In TDWI Best Practices Report: Improving Data Preparation for Business Analytics, published in the third quarter of 2016, we found that research participants' leading data governance objective in implementing self-service data preparation tools was to create business metadata and document definitions.
This indicates the importance of metadata to governance and also brings to light one of the strongest drivers behind acquisition of self-service data preparation tools, which use updated software technology to make it easier for both users and IT to prepare data for BI and analytics.
The Role of Data Catalogs
The Best Practices Report also revealed the importance of data catalogs -- centralized repositories that typically contain metadata. Satisfaction in data preparation is higher among research participants who say their organization is "reliant" on a data catalog. Shared resources such as data catalogs, glossaries, and metadata repositories can help users find quality sources and gain better knowledge about how data in multiple sources may be related.

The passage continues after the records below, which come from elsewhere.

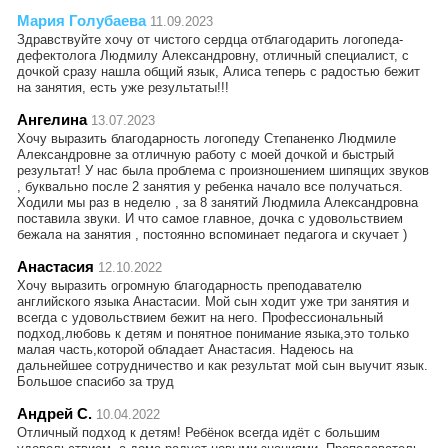
Мария Голубаева
11.09.2023
Здравствуйте хочу от чистого сердца отблагодарить логопеда-
дефектолога Людмилу Александровну, отличный специалист, с
дочкой сразу нашла общий язык, Алиса теперь с радостью бежит
на занятия, есть уже результаты!!!
Ангелина
13.07.2023
Хочу выразить благодарность логопеду Степаненко Людмиле
Александровне за отличную работу с моей дочкой и быстрый
результат! У нас была проблема с произношением шипящих звуков
, буквально после 2 занятия у ребенка начало все получаться.
Ходили мы раз в неделю , за 8 занятий Людмила Александровна
поставила звуки. И что самое главное, дочка с удовольствием
бежала на занятия , постоянно вспоминает педагога и скучает )
Анастасия
12.10.2022
Хочу выразить огромную благодарность преподавателю
английского языка Анастасии. Мой сын ходит уже три занятия и
всегда с удовольствием бежит на него. Профессиональный
подход,любовь к детям и понятное понимание языка,это только
малая часть,которой обладает Анастасия. Надеюсь на
дальнейшее сотрудничество и как результат мой сын выучит язык.
Большое спасибо за труд
Андрей С.
10.04.2022
Отличный подход к детям! Ребёнок всегда идёт с большим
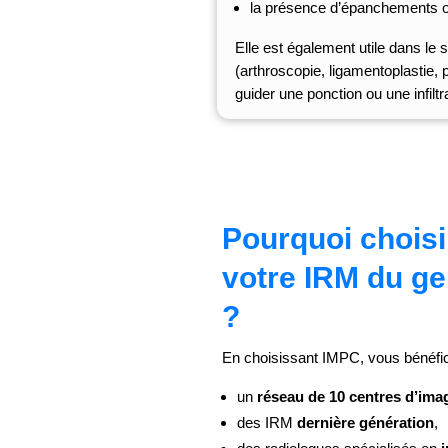
la présence d’épanchements ou
Elle est également utile dans le s
(arthroscopie, ligamentoplastie, 
guider une ponction ou une
infilt
Pourquoi chois
votre IRM du ge
?
En choisissant IMPC, vous bénéfic
un
réseau de 10 centres d’imag
des IRM
dernière génération
,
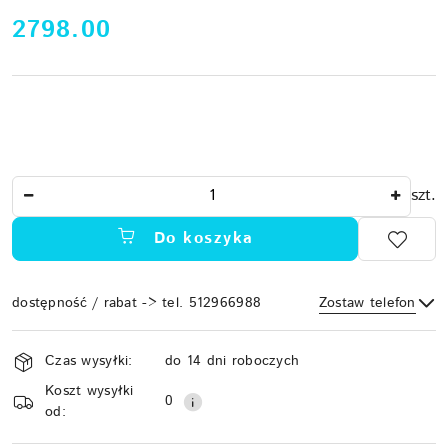
cena:
2798.00
Ilość
szt.
Do koszyka
dostępność / rabat -> tel. 512966988
Zostaw telefon
Dostępność
Czas wysyłki:
do 14 dni roboczych
i
Koszt wysyłki
Wyślij
dostawa
0
od:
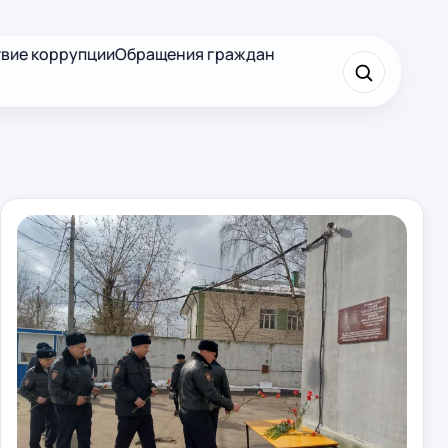
вие коррупции
Обращения граждан
×
Найти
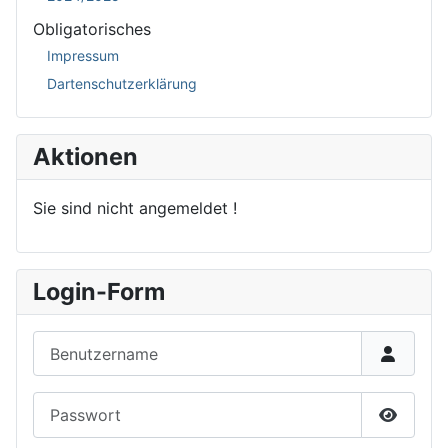
Obligatorisches
Impressum
Dartenschutzerklärung
Aktionen
Sie sind nicht angemeldet !
Login-Form
Benutzername
Passwort
Passwor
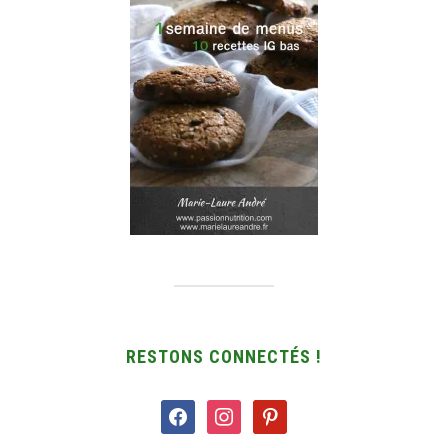
RESTONS CONNECTÉS !
facebook
instagram
pinterest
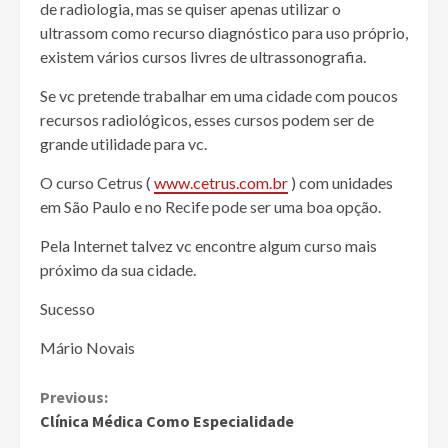
de radiologia, mas se quiser apenas utilizar o
ultrassom como recurso diagnóstico para uso próprio,
existem vários cursos livres de ultrassonografia.
Se vc pretende trabalhar em uma cidade com poucos
recursos radiológicos, esses cursos podem ser de
grande utilidade para vc.
O curso Cetrus (
www.cetrus.com.br
) com unidades
em São Paulo e no Recife pode ser uma boa opção.
Pela Internet talvez vc encontre algum curso mais
próximo da sua cidade.
Sucesso
Mário Novais
Continue
Previous:
Clínica Médica Como Especialidade
Reading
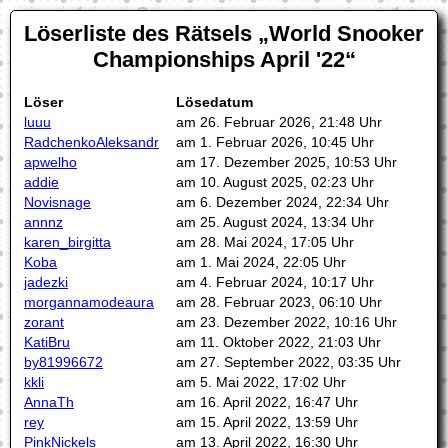
Löserliste des Rätsels
World Snooker
Championships April '22
Löser
Lösedatum
luuu
am 26. Februar 2026, 21:48 Uhr
RadchenkoAleksandr
am 1. Februar 2026, 10:45 Uhr
apwelho
am 17. Dezember 2025, 10:53 Uhr
addie
am 10. August 2025, 02:23 Uhr
Novisnage
am 6. Dezember 2024, 22:34 Uhr
annnz
am 25. August 2024, 13:34 Uhr
karen_birgitta
am 28. Mai 2024, 17:05 Uhr
Koba
am 1. Mai 2024, 22:05 Uhr
jadezki
am 4. Februar 2024, 10:17 Uhr
morgannamodeaura
am 28. Februar 2023, 06:10 Uhr
zorant
am 23. Dezember 2022, 10:16 Uhr
KatiBru
am 11. Oktober 2022, 21:03 Uhr
by81996672
am 27. September 2022, 03:35 Uhr
kkli
am 5. Mai 2022, 17:02 Uhr
AnnaTh
am 16. April 2022, 16:47 Uhr
rey
am 15. April 2022, 13:59 Uhr
PinkNickels
am 13. April 2022, 16:30 Uhr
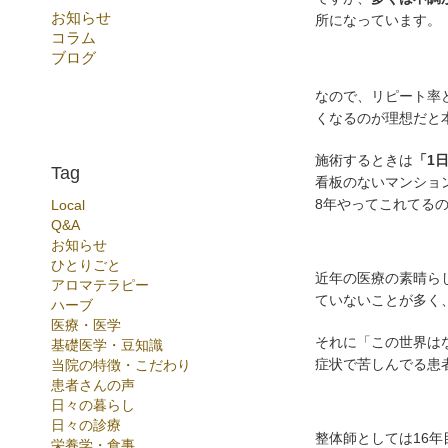
お知らせ
所になっています。
コラム
ブログ
なので、リピート率
くなるのが理想だと
施術するときは
「1
Tag
看板のないマンショ
8年やってこれてる
Local
Q&A
お知らせ
ひとりごと
近年の医療の素晴ら
アロマテラピー
ていないことが多く
ハーブ
医療・医学
それに「この世界は
基礎医学・豆知識
症状で苦しんでる患
当院の特徴・こだわり
患者さんの声
日々の暮らし
日々の診療
整体師としては16年
栄養学・食事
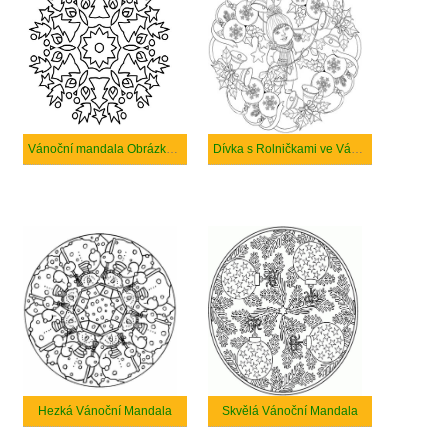
Vánoční mandala Obrázky Zdarma
Dívka s Rolničkami ve Vánoční Mandale
Hezká Vánoční Mandala
Skvělá Vánoční Mandala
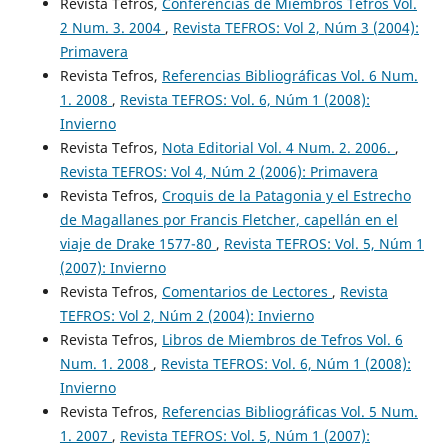
Revista Tefros,
Conferencias de Miembros Tefros Vol.
2 Num. 3. 2004
,
Revista TEFROS: Vol 2, Núm 3 (2004):
Primavera
Revista Tefros,
Referencias Bibliográficas Vol. 6 Num.
1. 2008
,
Revista TEFROS: Vol. 6, Núm 1 (2008):
Invierno
Revista Tefros,
Nota Editorial Vol. 4 Num. 2. 2006.
,
Revista TEFROS: Vol 4, Núm 2 (2006): Primavera
Revista Tefros,
Croquis de la Patagonia y el Estrecho
de Magallanes por Francis Fletcher, capellán en el
viaje de Drake 1577-80
,
Revista TEFROS: Vol. 5, Núm 1
(2007): Invierno
Revista Tefros,
Comentarios de Lectores
,
Revista
TEFROS: Vol 2, Núm 2 (2004): Invierno
Revista Tefros,
Libros de Miembros de Tefros Vol. 6
Num. 1. 2008
,
Revista TEFROS: Vol. 6, Núm 1 (2008):
Invierno
Revista Tefros,
Referencias Bibliográficas Vol. 5 Num.
1. 2007
,
Revista TEFROS: Vol. 5, Núm 1 (2007):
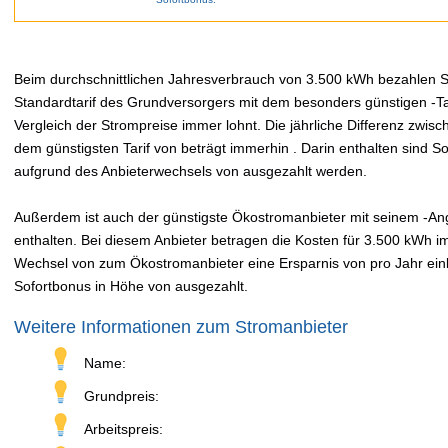
Beim durchschnittlichen Jahresverbrauch von 3.500 kWh bezahlen Sie
Standardtarif des Grundversorgers mit dem besonders günstigen -Tar
Vergleich der Strompreise immer lohnt. Die jährliche Differenz zwi
dem günstigsten Tarif von beträgt immerhin . Darin enthalten sind 
aufgrund des Anbieterwechsels von ausgezahlt werden.
Außerdem ist auch der günstigste Ökostromanbieter mit seinem -Ange
enthalten. Bei diesem Anbieter betragen die Kosten für 3.500 kWh im
Wechsel von zum Ökostromanbieter eine Ersparnis von pro Jahr einbr
Sofortbonus in Höhe von ausgezahlt.
Weitere Informationen zum Stromanbieter
Name:
Grundpreis:
Arbeitspreis:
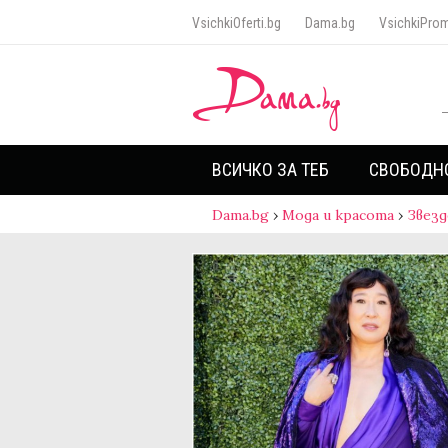
VsichkiOferti.bg
Dama.bg
VsichkiProm
ВСИЧКО ЗА ТЕБ
СВОБОДН
Dama.bg
›
Мода и красота
›
Звезд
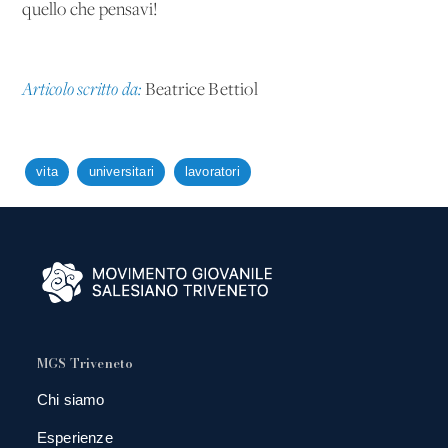
quello che pensavi!
Articolo scritto da:
Beatrice Bettiol
vita
universitari
lavoratori
MGS Triveneto
Chi siamo
Esperienze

Newer tools can alleviate some of the time-consuming manual work associated with building catalogs by automating building steps and the procedures for keeping catalogs up to date. The tools can discover metadata from existing data sets to learn details about data, tag data according to higher-level business definitions and rules, and locate and use existing documentation.
Users, including analysts and developers, can employ tools to examine data lineage to learn how data has been consumed and transformed by others, which is essential knowledge for data stewardship and governance.
Adapting to Change
As far as we know, unlike in the Oz story, in the new BI and DW landscape there is no great and wonderful "man behind the curtain" who can magically answer all data requests. Artificial intelligence such as machine learning is helpful for speed and automation, but building and managing metadata repositories such as data catalogs will always require time and careful work.
Organizations should evaluate tools that can automate steps, ease the incorporation of new data sources, and simplify repository revisions to match users' changing metadata requirements for BI and analytics. The key is to acknowledge change rather than attempt to force self-service users to conform to rules and procedures that fit an earlier paradigm.